= Abigail (ship) =

English merchantman (1615–39)

Abigail was an armed merchantman in the 17th century. Initially a privately-owned ship, Abigail had a brief spell in the Venetian navy, and was later requestioned by English Royal Navy. Following two short spells with the navy, Abigail was used by privateer David Kirke in his voyages to French Canada. She was lost in a cyclone off of the coast of Saint Kitts in 1639.

== Construction ==
Abigail was constructed in c. 1615 at an unknown dockyard on the River Thames, initially as a merchantman in private ownership.

== Career ==
Abigail made her maiden voyage in 1616, returning to her home port of London on 24 December 1616.

=== Venetian service ===
In February 1618, a deal was agreed for Abigail to be hired by the Venetian navy, which came into effect on 18 March. Abigail departed London as part of a squadron of seven hired vessels on 8 April, arriving at the Venetian stronghold of Corfu nine or ten weeks later. Abigail's contract was extended until August 1619, at which time she returned to England.

=== Virginia Company ===
In 1620 the Virginia Company charted Abigail to carry colonists and goods to Virginia. Abigail's captain, Each, proposed a more ambitious venture that would see Abigail proceed from the colony to Blunts Point, where the crew would build a blockhouse to provide the colony with strategic control over access to the James River. Abigail finally set sail in 1622; the crossing was beset by problems including overcrowding, disease, and the discovery that the ship's beer supplies were contaminated. Abigail arrived in Virginia in January 1623, and shortly after, Captain Each died. With no designated successor for Each, the plans for the blockhouse were soon abandoned, and Abigail sent home. Upon her arrival back in London, Abigail's owners became embroiled in a dispute with the Virginia Company. The scandal likely damaged the ship's reputation.

=== Military service ===
In June 1625, Abigail was requisitioned by the Royal Navy, and sailed with the fleet that brought Henrietta Maria from France. In 1626 she was again requisitioned by the Royal Navy, as part of a squadron of requisitioned merchant ships that was dismissed before setting to sea.

=== Privateering ===
During the Anglo-French War of 1627–1629, Abigail was one of a number of ships acquired for a privateering company in the ownership of Sir William Alexander and Gervase Kirke. Letters of marque were issued on 17 December 1627. Abigail herself was commanded by David Kirke, and took part in a series of raids throughout the Gulf of St Lawrence in 1628, seizing control of all the French settlements in the area except Quebec, and participating in the action of 17 July 1628. Kirke would return the following year and capture Quebec, almost certainly still in Abigail.

=== Later career ===
Following the end of the war, Abigail returned to merchant service, and in the early 1630s traded with Mediterranean ports including Malaga and Zante.

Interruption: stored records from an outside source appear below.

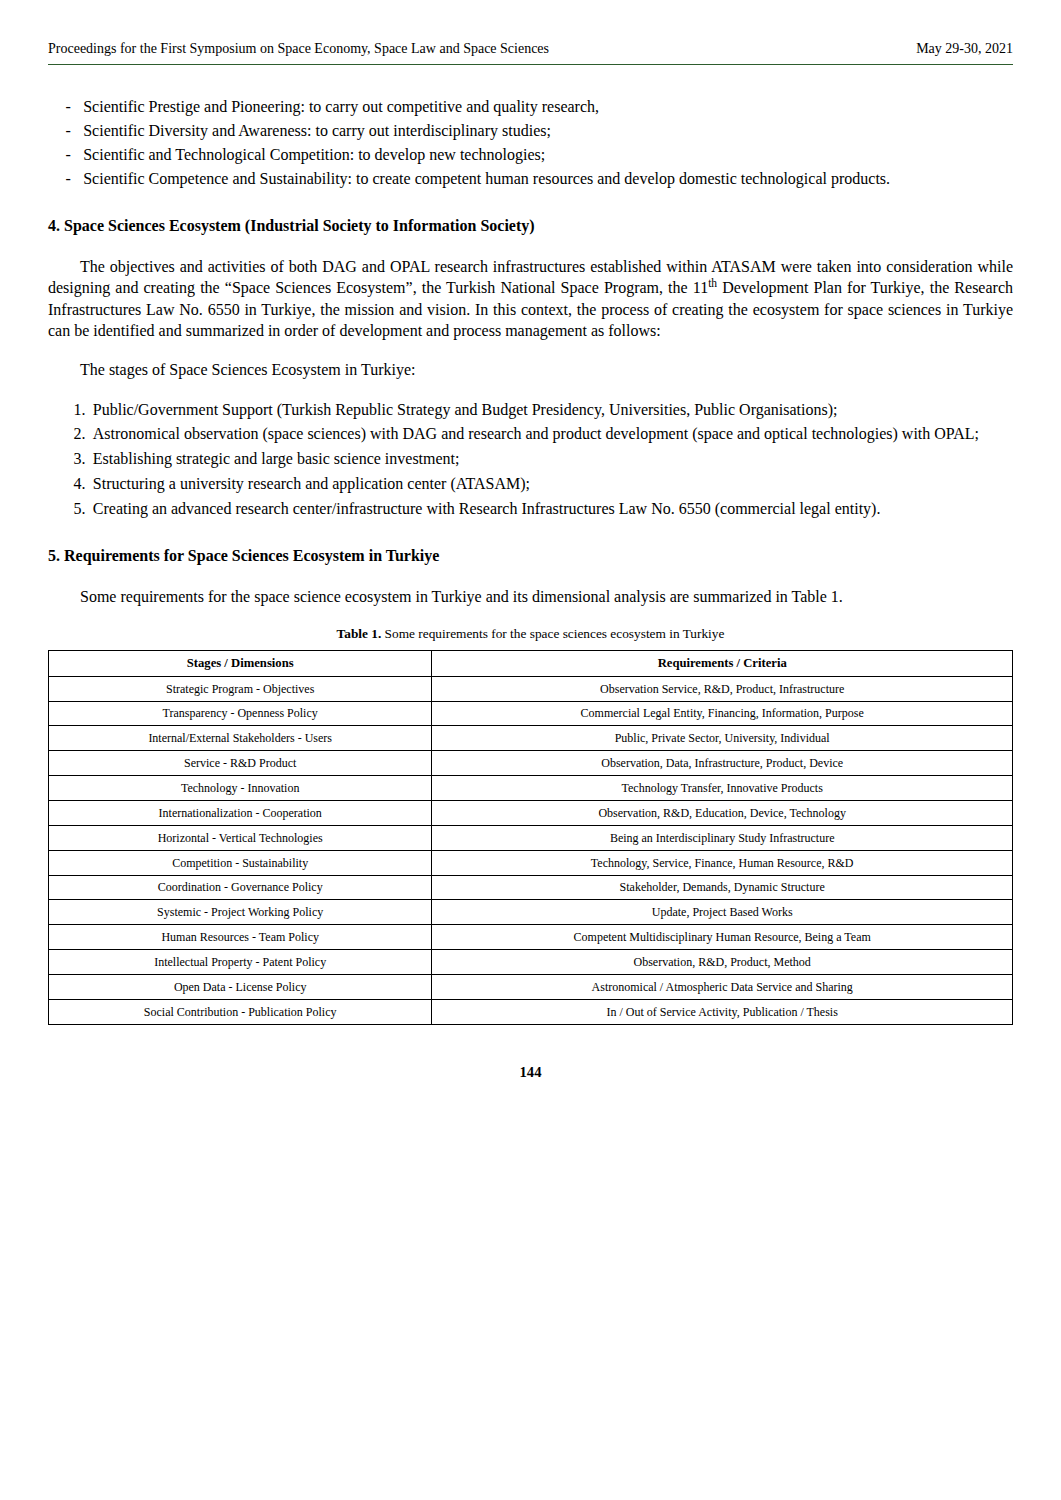Proceedings for the First Symposium on Space Economy, Space Law and Space Sciences May 29-30, 2021
Scientific Prestige and Pioneering: to carry out competitive and quality research,
Scientific Diversity and Awareness: to carry out interdisciplinary studies;
Scientific and Technological Competition: to develop new technologies;
Scientific Competence and Sustainability: to create competent human resources and develop domestic technological products.
4. Space Sciences Ecosystem (Industrial Society to Information Society)
The objectives and activities of both DAG and OPAL research infrastructures established within ATASAM were taken into consideration while designing and creating the “Space Sciences Ecosystem”, the Turkish National Space Program, the 11th Development Plan for Turkiye, the Research Infrastructures Law No. 6550 in Turkiye, the mission and vision. In this context, the process of creating the ecosystem for space sciences in Turkiye can be identified and summarized in order of development and process management as follows:
The stages of Space Sciences Ecosystem in Turkiye:
Public/Government Support (Turkish Republic Strategy and Budget Presidency, Universities, Public Organisations);
Astronomical observation (space sciences) with DAG and research and product development (space and optical technologies) with OPAL;
Establishing strategic and large basic science investment;
Structuring a university research and application center (ATASAM);
Creating an advanced research center/infrastructure with Research Infrastructures Law No. 6550 (commercial legal entity).
5. Requirements for Space Sciences Ecosystem in Turkiye
Some requirements for the space science ecosystem in Turkiye and its dimensional analysis are summarized in Table 1.
Table 1. Some requirements for the space sciences ecosystem in Turkiye
| Stages / Dimensions | Requirements / Criteria |
| --- | --- |
| Strategic Program - Objectives | Observation Service, R&D, Product, Infrastructure |
| Transparency - Openness Policy | Commercial Legal Entity, Financing, Information, Purpose |
| Internal/External Stakeholders - Users | Public, Private Sector, University, Individual |
| Service - R&D Product | Observation, Data, Infrastructure, Product, Device |
| Technology - Innovation | Technology Transfer, Innovative Products |
| Internationalization - Cooperation | Observation, R&D, Education, Device, Technology |
| Horizontal - Vertical Technologies | Being an Interdisciplinary Study Infrastructure |
| Competition - Sustainability | Technology, Service, Finance, Human Resource, R&D |
| Coordination - Governance Policy | Stakeholder, Demands, Dynamic Structure |
| Systemic - Project Working Policy | Update, Project Based Works |
| Human Resources - Team Policy | Competent Multidisciplinary Human Resource, Being a Team |
| Intellectual Property - Patent Policy | Observation, R&D, Product, Method |
| Open Data - License Policy | Astronomical / Atmospheric Data Service and Sharing |
| Social Contribution - Publication Policy | In / Out of Service Activity, Publication / Thesis |
144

In mid-July 1635 Abigail sailed from London for New England, arriving safely in Massachusetts Bay.

Abigail departed on her final voyage in c. March 1639, destined for the Caribbean. Following a troubled voyage in which a number of crew members died, Abigail anchored off of Saint Kitts. There, she struggled to sell her goods, and so she was still at anchor when a hurricane struck. Abigail was lost with an almost complete loss of lives among the crew.